State how many lines in the items below contain the string "żyłki", and give only that number.

> **INPUT RECORDS**:
-- Opening Marker --

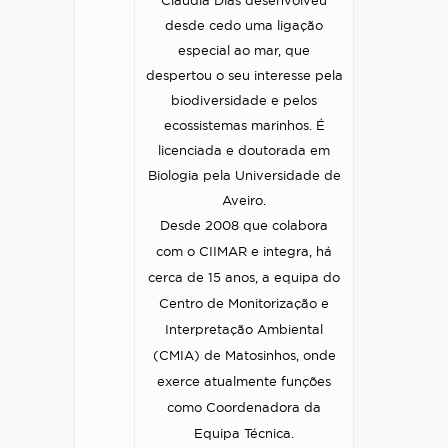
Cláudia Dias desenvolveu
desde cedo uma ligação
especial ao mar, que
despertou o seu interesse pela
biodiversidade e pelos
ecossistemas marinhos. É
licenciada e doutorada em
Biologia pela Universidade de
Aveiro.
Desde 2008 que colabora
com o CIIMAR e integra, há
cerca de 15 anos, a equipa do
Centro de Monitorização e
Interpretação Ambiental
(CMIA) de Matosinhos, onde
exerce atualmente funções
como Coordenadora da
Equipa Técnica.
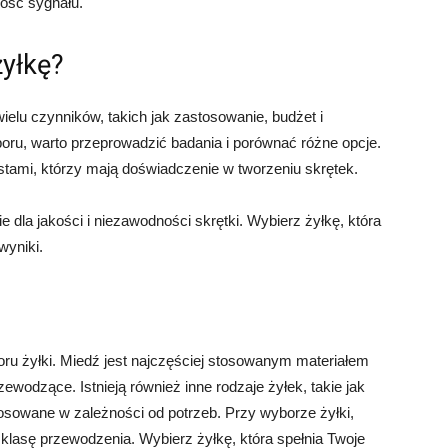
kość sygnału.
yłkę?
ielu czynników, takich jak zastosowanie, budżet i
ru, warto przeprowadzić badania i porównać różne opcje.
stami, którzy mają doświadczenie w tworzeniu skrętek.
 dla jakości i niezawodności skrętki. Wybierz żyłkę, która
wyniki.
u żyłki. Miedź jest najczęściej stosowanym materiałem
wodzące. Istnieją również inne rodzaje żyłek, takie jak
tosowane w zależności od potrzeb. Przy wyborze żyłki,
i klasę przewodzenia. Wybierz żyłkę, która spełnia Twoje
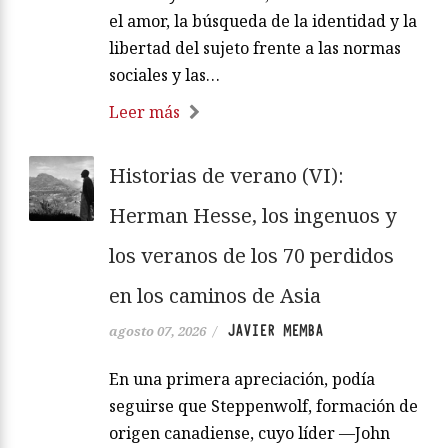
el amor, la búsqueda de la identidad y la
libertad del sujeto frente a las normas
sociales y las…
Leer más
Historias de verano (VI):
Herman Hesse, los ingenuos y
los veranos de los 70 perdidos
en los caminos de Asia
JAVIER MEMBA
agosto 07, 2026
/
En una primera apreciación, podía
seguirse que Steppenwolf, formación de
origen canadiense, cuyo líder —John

-- Closing Marker --
-- Opening Marker --

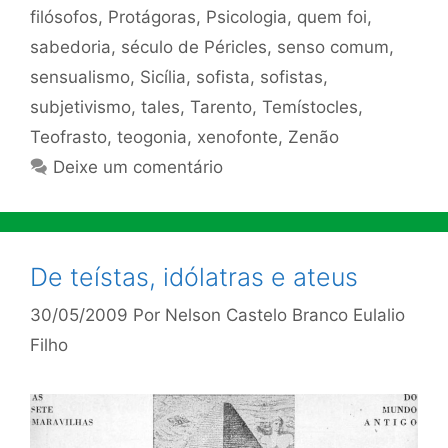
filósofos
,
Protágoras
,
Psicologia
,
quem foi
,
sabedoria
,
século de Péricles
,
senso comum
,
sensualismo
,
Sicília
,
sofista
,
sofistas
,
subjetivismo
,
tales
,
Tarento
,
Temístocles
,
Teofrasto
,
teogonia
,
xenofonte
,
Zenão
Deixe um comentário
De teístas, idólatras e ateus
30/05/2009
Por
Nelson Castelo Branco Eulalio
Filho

-- Closing Marker --
-- Opening Marker --

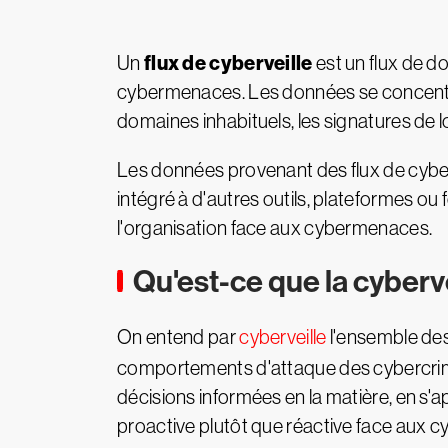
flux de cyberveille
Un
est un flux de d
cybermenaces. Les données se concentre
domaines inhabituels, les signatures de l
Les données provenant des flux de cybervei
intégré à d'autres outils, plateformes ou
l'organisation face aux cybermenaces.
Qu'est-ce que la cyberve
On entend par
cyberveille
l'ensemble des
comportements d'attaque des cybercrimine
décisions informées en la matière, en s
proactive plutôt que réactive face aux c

-- Closing Marker --

> **EXERCISE RESPONSE**:
2